A pioneering environmental explorer from West Devon is planning two expeditions, one by land and one by sea in the next few months to support the NASA space agency research into climate and other changes and how they are affected by man’s activities.

Jim McNeill runs the Global Warrior Project from Princetown on Dartmoor, an aptly remote place, where he trains ordinary people to be citizen scientists and to embark on valuable data-gathering expeditions in extreme environments such as deserts, oceans and ice fields.

The data measures ice thickness and coverage, landscape evolution, air pollution and other indicators of larger global changes which will be supplied to NASA and other scientific organisations.

His work and love of the natural world backs the messages of high-profile figures such as campaigner David Attenborough - for whom he worked as advisor and trainer on acclaimed programmes such as Frozen Plant, Human Planet and the Natural World series through the renowned BBC Natural History Unit.

Following in the footsteps of great explorers such as Shackleton, Jim is currently training sponsored volunteers on Dartmoor from ordinary backgrounds who are motivated by the huge concern over the environment to put themselves through physical and mental stresses by going to the Northern Pole of Inaccessibility - the furthest point on the Arctic sea ice from any land mass. Jim himself surveyed this point, but such is the degree of global warming, that ice melt prevented him reaching it.

He has nearly died at least once due to rapidly increasing ice melt, but this only adds to his characteristic determination to succeed and is taking special sleds which can float on the inevitable areas of melted ice.
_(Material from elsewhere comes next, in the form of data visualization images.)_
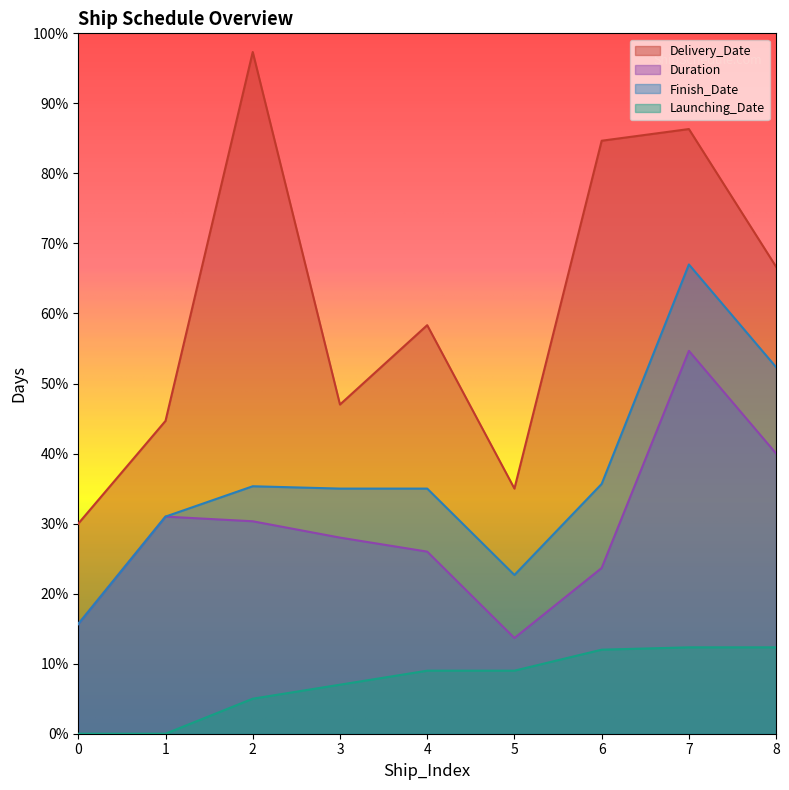

List the labels in order of Launching_Date value, smallest first.

0, 1, 2, 3, 4, 5, 6, 7, 8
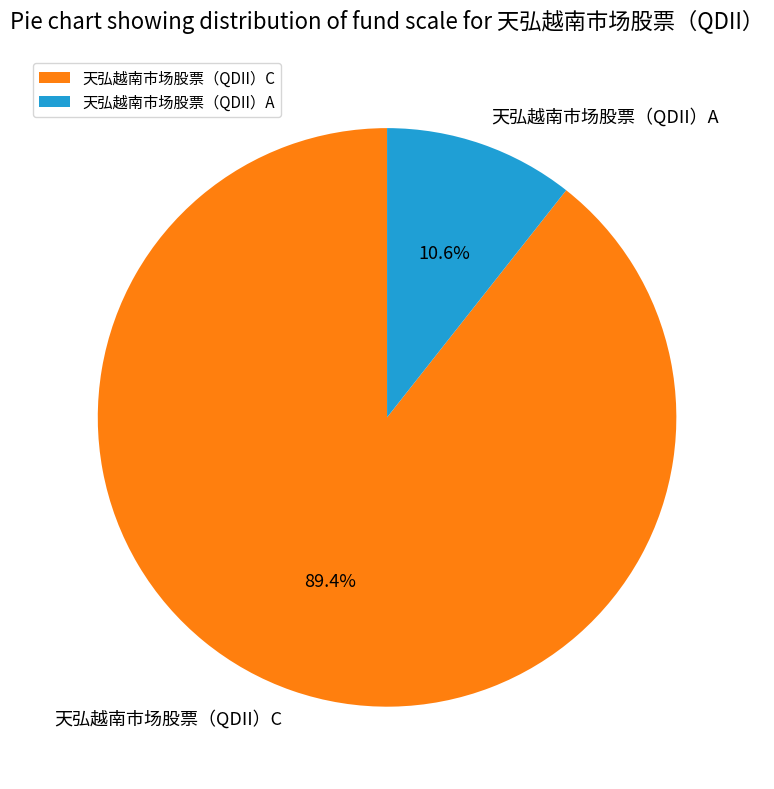

True or false: 天弘越南市场股票（QDII）A accounts for 23% of the total.

False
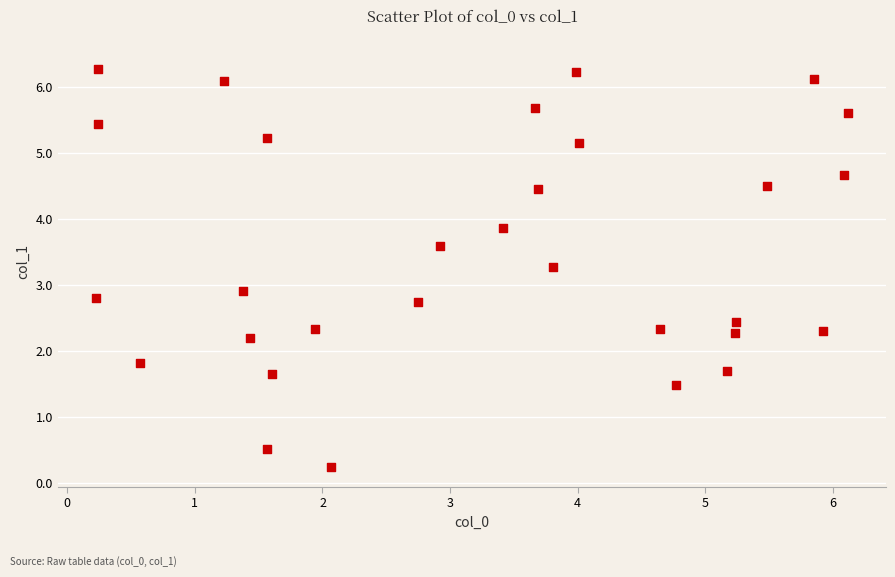

What Y value in the scatter plot is closest to 3?

2.9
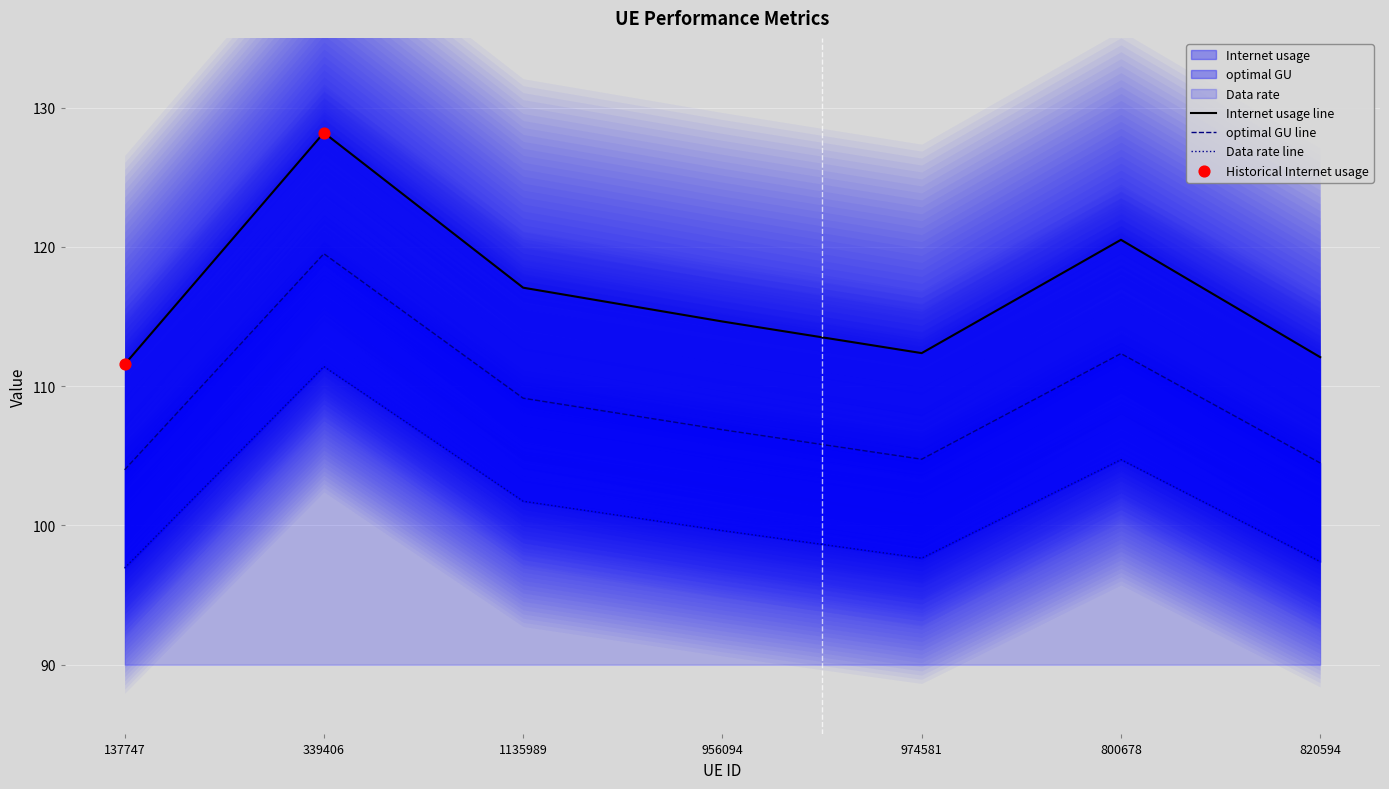

At which category is the sum across all series the highest?

339406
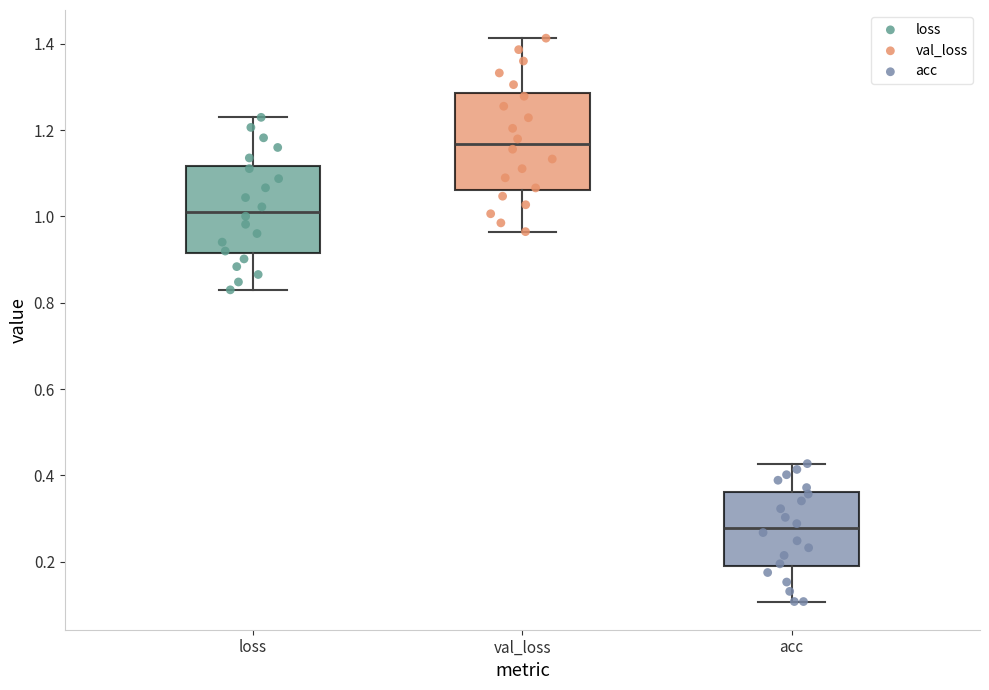

Reading left to right, transcribe this box plot: for each box, give where its median line is, the range the box spans, and where its two whiskers end, as read against the y-axis. The values are not printed on the chart, so give them approximately, as read against the axis.

loss: median 1.02, box 0.92 to 1.12, whiskers 0.82 to 1.22
val_loss: median 1.16, box 1.06 to 1.28, whiskers 0.96 to 1.42
acc: median 0.28, box 0.20 to 0.36, whiskers 0.10 to 0.42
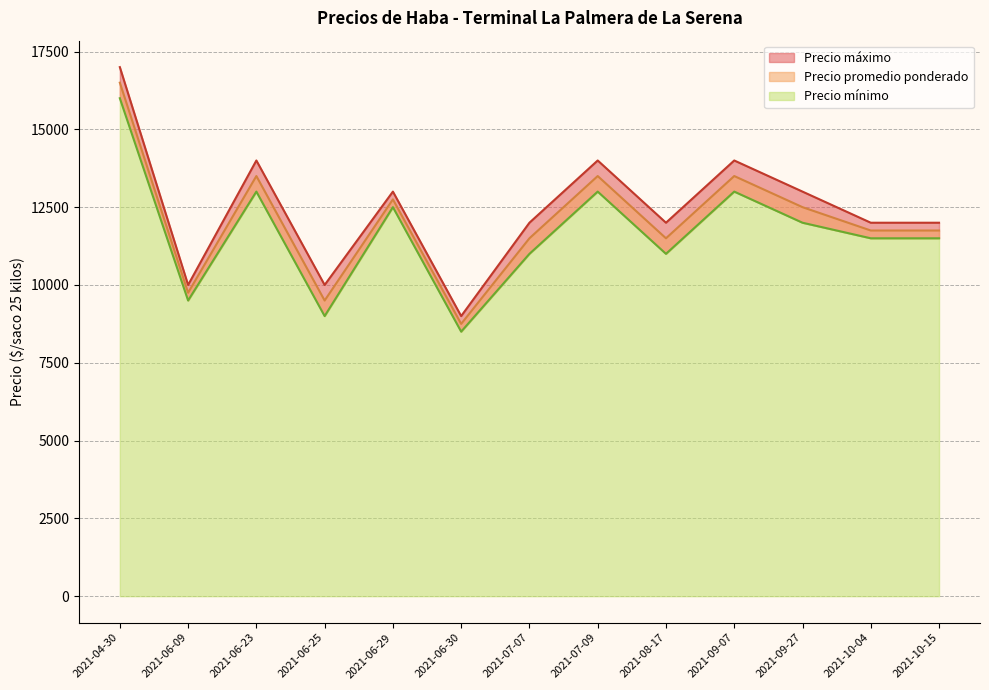

What is the label of the 3rd point from the left?

2021-06-23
His Ice Warrior project is backed by people with similar action-man attitudes and resilience, such as patron and famous explorer Sir Ralph Fiennes who said the project is typically eccentrically British, but he had the utmost confidence in Jim’s quite confidence, skills and leadership. Jim said: ‘We’re taking people from all walks of life on an extraordinary experience, but one which they will all value for ever. ‘They will have one of the most important motivations of this century, to monitor global changes and support scientists in giving governments and other agencies invaluable evidence of climate change.

‘Although scientific papers typically take a few years to be published such as the recent Intergovernmental Panel on Climate Change report, our evidence gives an anecdotal snap shot of a moment in time. It adds to the general picture, so we might be five years out of date on the climate emergency. Things might well be worse than we think.’

His amateur scientists, including local people, cannot have a better person to lead them into the dangerous and hostile Arctic.

What better way to prepare to survive the most inhospitable place than to learn from the Inuit - Jim did that by living and working with them when working on breaks in a previous life as a fireman for Berkshire Fire and Rescue Service and separately as a fire prevention fire officer for the Royal Family. His fire service experience and earlier Army training in Norway all equipped him with crisis and man-management skills.

He credits them with helping him learn how to survive close proximity with wolves and polar bears - having even written a training manual on how to live with the bears. He said: ‘They are the experts, so it makes sense and I fitted it in between my two fire officer jobs. I learned how to make the most of the animals they rely on to eat and to keep warm. Basically, I learned how to survive. And of course, our research immediately addresses their very existence on the ice they live on.’

He has an Inuit hunting team to thank for saving his life when he fell into polar ice slush while on an expedition: ‘It was the closest I came to thinking I’d ended my stint on earth. I just thought about my wife and two children and made up my mind if I was going down, I’d go down fighting.’ He made it to solid ice and was taken by snow mobile to a special camp set up for him to recover, but not before the mobile overturned, trapping his leg briefly.

Jim’s do-or-die attitude, love of outdoors and interest in science and the health of the environment started long before he became an explorer.

He admits to being non-academic in the traditional way and a ‘naughty’ boy at school. He left university to work for the Grasslands Institute as right-hand man to an eminent scientist Dr John Ryden who was measuring the effect of fertilizer nitrogen on the environment.